Until recently, it hasn't had to. Although ostensibly privatized and deregulated during the 1980s and '90s, NTT's fixed-line business remained virtually unchallenged. With a 99% market share, NTT used monthly fixed-line fees as a multibillion-dollar annuity stream to fund growth enterprises such as DoCoMo, its successful mobile-phone service spun off in 1992 (NTT still owns 64%). But two new entrants in the fixed-line industry have rocked the company's complacency. Last August, Softbank, a leading Japanese broadband provider, announced it would begin offering traditional home-telephone services at a discount. Two weeks later, KDDI, Japan's second largest mobile-phone carrier, said it too was invading NTT's turf. NTT quickly reduced prices to match its competitors', but the cuts will hurt: Deutsche Bank forecasts that NTT's revenue will decline by 15% over the next two years.
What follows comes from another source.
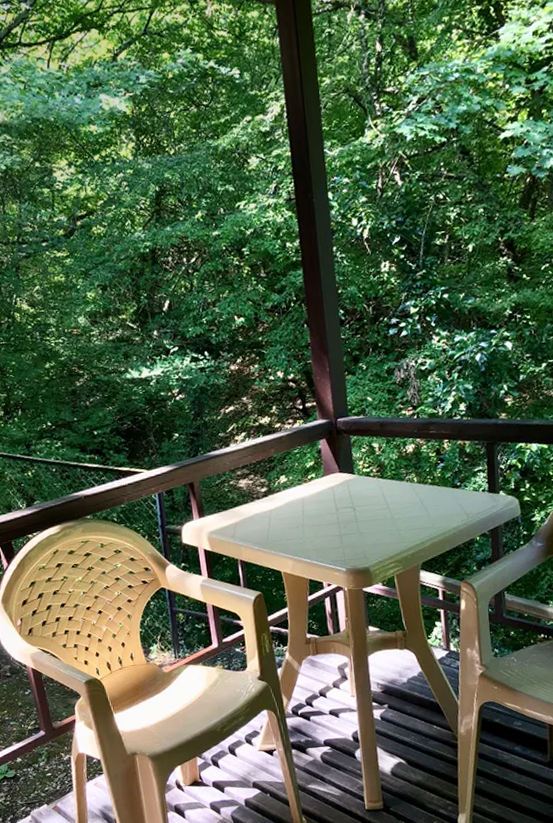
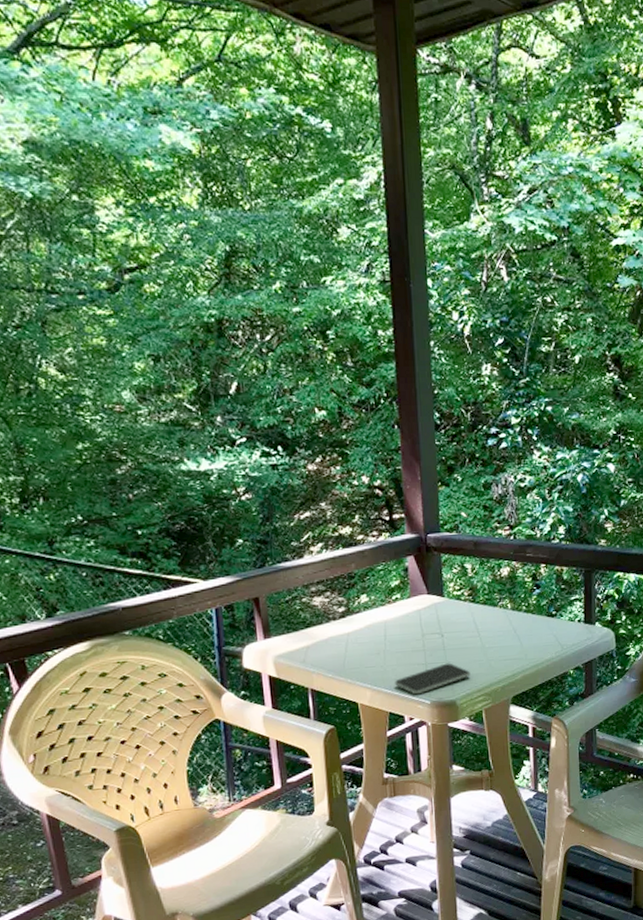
smartphone: none [312,533,382,563] -> present [394,663,471,695]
This raid on NTT's war chest could not come at a more critical time. Only about 40% of Japanese households currently have high-speed Internet access, meaning an all-out battle is being fought for the fast-growing market. Leading the charge has been Softbank, which initiated a broadband ADSL service in 2001 under the Yahoo! BB logo at rates that far undercut anything then on the market. In December that same year, it added VOIP (voice over Internet protocol)—telephony delivered over the Internet—at deep discounts to NTT's fixed-line phone fees. And in July 2003 it rolled out BBTV, a selection of 24 channels streamed to users' televisions not via cable-TV wires but over the Internet. Today, 4.7 million households (or nearly a quarter of the broadband market) subscribe to at least one of Yahoo! BB's three major businesses.
While Internet television is still in its infancy, telecom executives now confidently opine that success awaits the companies that can reliably and economically provide consumers with what is called the "triple play": TV, Internet and telephone service. Softbank is not the only triple player in Japan. In late 2003, KDDI added television programming to its Internet access and telephone services, while J-Com, with nearly 2 million subscribers the country's largest cable-TV operator, last month began rolling out video-on-demand to augment the TV, phone and Net access it already provides via digital cable.